- From: Jim Ley <jim.ley@gmail.com>
- Date: Mon, 27 Dec 2004 12:12:06 +0000
On Mon, 27 Dec 2004 10:08:49 +0000 (UTC), Ian Hickson <ian at hixie.ch> wrote: > On Mon, 27 Dec 2004 what at keepthebyte.ch wrote: > > It would be useful to be able to define a bounding box of allowed > > picture width and height when uploading picture(s). The UA would need to > > check if the selected picture(s) is/are inside the allowed range (min - > > max width & height). With picture I generally mean the internet > > widespread formats (png, gif, jpg). > > With the coming of high-resolution monitors, the pixel size of the image > will presumably become less important, as monitors will be getting more > pixels per centimeter.
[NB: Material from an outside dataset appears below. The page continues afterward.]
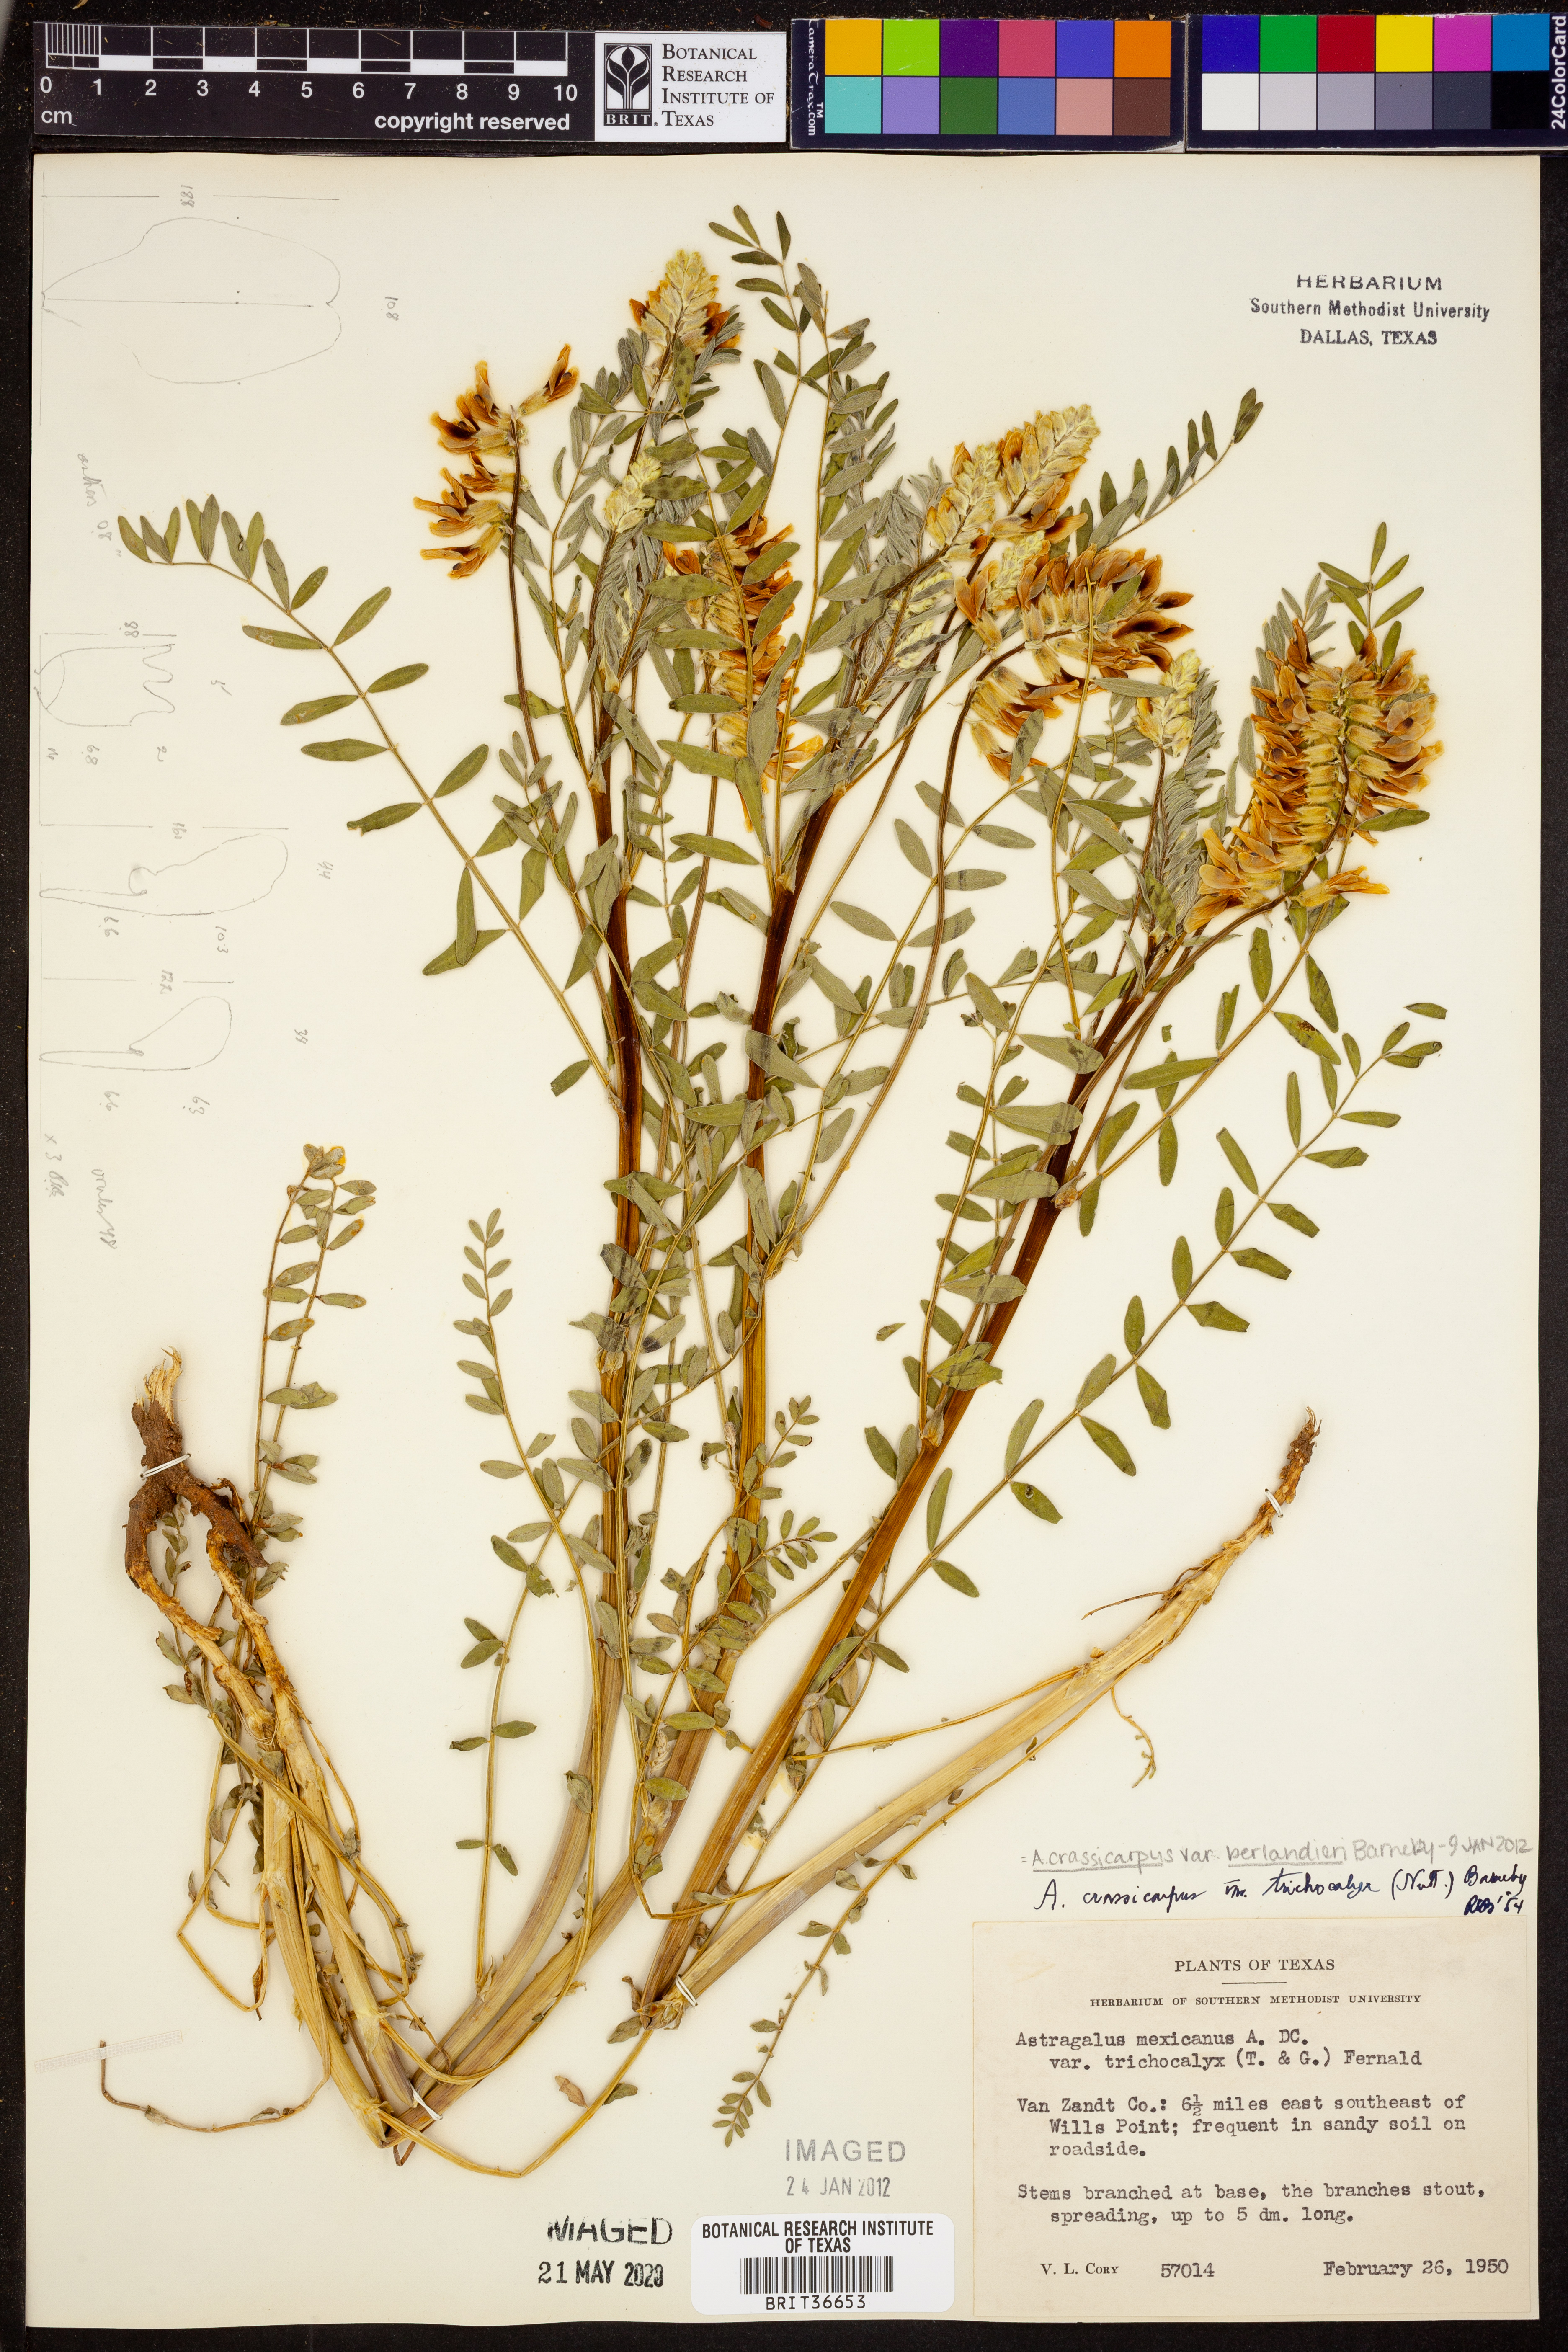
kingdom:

I don't see this as a given fact at all, firstly pixels are always relevant, not least because all the HTML user agents have appallingly bad image resizing abilities. Then there's the problem of small screen user agents, these obviously only sensibly need a raster of the size of the screen, there's no point having a "wallpaper" bigger than the screen. In any case, with only Internet Explorer [*] doing rescaling of the CSS PX unit on these high resolution monitors, I think the WHAT-WG era browsers are a long way from doing it, and until then pixel size will continue to be relevant. > Web Forms 2 does provide a way to limit the file size, however, which is > presumably more important. Not for many use cases, they're both important, I think this is an excellent idea. Jim.